--- START ---
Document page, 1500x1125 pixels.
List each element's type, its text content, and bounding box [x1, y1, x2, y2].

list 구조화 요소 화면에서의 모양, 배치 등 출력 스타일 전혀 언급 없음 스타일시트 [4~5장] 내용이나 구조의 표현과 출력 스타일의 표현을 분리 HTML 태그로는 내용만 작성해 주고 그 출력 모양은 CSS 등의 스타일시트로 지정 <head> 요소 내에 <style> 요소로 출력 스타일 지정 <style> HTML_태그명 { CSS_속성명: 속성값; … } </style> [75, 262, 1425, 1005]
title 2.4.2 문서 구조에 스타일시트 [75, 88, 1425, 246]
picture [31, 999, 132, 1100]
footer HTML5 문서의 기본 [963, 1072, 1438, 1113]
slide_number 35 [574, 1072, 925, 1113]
--- END ---
--- About this task ---
Going through the material above, reproduce every line exactly.

--- Your response ---
Document page, 1500x1125 pixels.
List each element's type, its text content, and bounding box [x1, y1, x2, y2].

list 구조화 요소 화면에서의 모양, 배치 등 출력 스타일 전혀 언급 없음 스타일시트 [4~5장] 내용이나 구조의 표현과 출력 스타일의 표현을 분리 HTML 태그로는 내용만 작성해 주고 그 출력 모양은 CSS 등의 스타일시트로 지정 <head> 요소 내에 <style> 요소로 출력 스타일 지정 <style> HTML_태그명 { CSS_속성명: 속성값; … } </style> [75, 262, 1425, 1005]
title 2.4.2 문서 구조에 스타일시트 [75, 88, 1425, 246]
picture [31, 999, 132, 1100]
footer HTML5 문서의 기본 [963, 1072, 1438, 1113]
slide_number 35 [574, 1072, 925, 1113]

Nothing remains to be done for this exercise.